All of these questions raise complications that make answers harder and dependent on local factors.
Fortunately, if you hold land long enough, mistakes in judging when the price was low and when to sell tend to get corrected. At least, that’s been the historical pattern. The only question with buy and hold has been, How long should I hold? There’s no single answer, but 15 to 20 years generally turned an even above-market-price purchase into a healthy profit. A longer hold, more profit.
One other common advantage with buy and hold is to package the long-held land into the tax-free portion of your estate, thus avoiding the hit on long-term capital gains.
One of the basic books on buy-and-hold real estate is, David Schumacher and Steve Dexter’s, Buy and Hold Forever: How to Build Wealth for the 21st Century (2010).
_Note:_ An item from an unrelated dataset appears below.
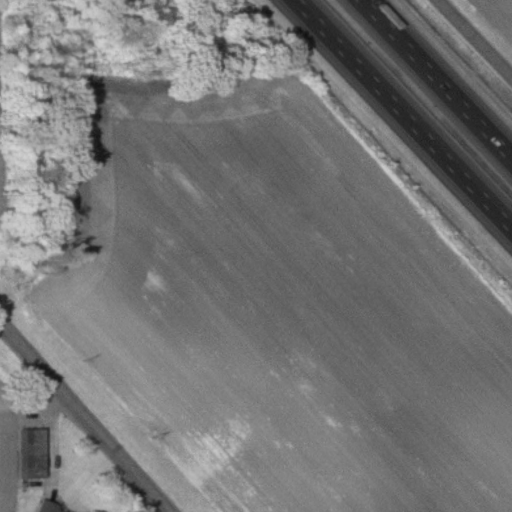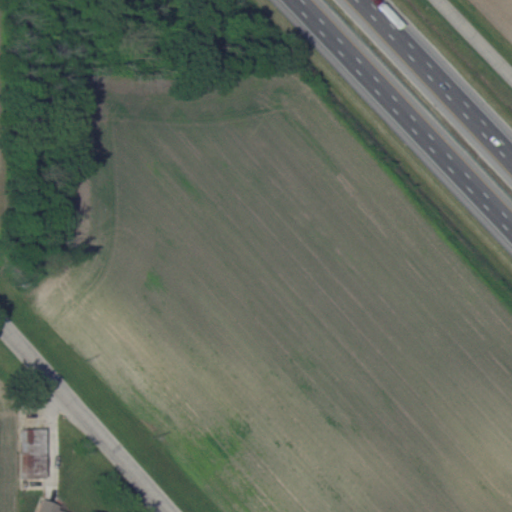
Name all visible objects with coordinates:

The late Schumacher wrote The Buy & Hold Real Estate Strategy and Buy & Hold: 7 Steps to a Real Estate Fortune. Dexter updated and added his own perspectives to the current volume.
These books describe their investing strategy, primarily in near-to-the-beach real estate in Southern California since the 1960s. They seek to identify a property’s growth potential by isolating the larger contextual factors — such as family income, population growth and the projected longevity of that growth — that will drive overall future real-estate appreciation. They concentrate on established neighborhoods.
The business of forecasting economic growth and property trends in a particular town is subject to the caveats inherent in all modeling—with some others thrown in. Schumacher and Dexter simplify modeling to the following rule: “The best way to project what a property is going to be worth 20 years from now is to find an area that had similar characteristics 20 years previously and research what happened to it from the standpoint of growth.”
They go on to say that “…there is no way to make an exact forecast. The only thing you can be assured of is that if you buy in an area with growth potential, there will continue to be increases in land values because growth in a capitalistic economy cannot exist without inflation. …the overall trend inevitably will be up.”
Both of these insights can be applied by even novice investors with some sense of confidence.
Nonetheless, each assumes a rising trend line for the U.S. national economy and a similar trend line from properties within high-growth-potential neighborhoods. They both assume a sustained political, economic and financial stability that could be problematic. It may be that Hermosa Beach and Southern California as a whole will not be replicated as often and as readily as we once thought. I think it was easier to make assumptions about rising trend lines and growth within stability during the last 60 years than it will be for the next 60.
With those systemic reservations in mind, I think it’s a great deal easier to apply buy and hold to rural property than to metropolitan properties where neighborhoods can change unpredictably over time. The value of rural property can certainly be changed by unforeseen factors, both positively and negatively, but my sense is these changes generally take place more slowly than in metro areas. Investors have more time to respond to slower changes.
Absent an unprecedented deflation, an investor with a 20-year-plus horizon is likely to be both safe and profitable with rural real estate, illustrated by the examples below:
- cropland that is not irrigation-dependent;
- good, but less than prime, farmland in the Midwest, particularly land that can be upgraded through better management;
- farmland that can be used to produce diverse crops, not just one;
- pasture that can be adapted to rotational grazing;
- tracts that can be converted to organic or semi-organic farming and are convenient to a university/college town or small city;
- lots of fewer than 20 acres that are in small communities with diverse economies with growing population and family incomes;
- small tracts that are currently just outside the HBU influence of wealthy enclaves;
- land that is beyond the current ring of metropolitan HBU influence (because population-driven HBU valuations will keep extending outward);
- hardwood timber tracts that have not been high-graded too badly or recently;
- planted pine that hasn’t been thinned yet on a 20-to-30 year rotation;
- marginal farmland that might be planted to a short-rotation tree;
- property whose assets are divisible, with a core that’s a keeper;
- tracts who uses are not likely to be constrained by the presence of ETS-species habitat or restrictive clean-water and wetlands rules; and
- tracts that are not permanently and negatively discounted by environmental misuses, such as unusable reclaimed surface mines.
Others in the land business can add/subtract to this initial list, and customize selections to fit local conditions. These types of purchases are good candidates for rural buy-and-hold investors.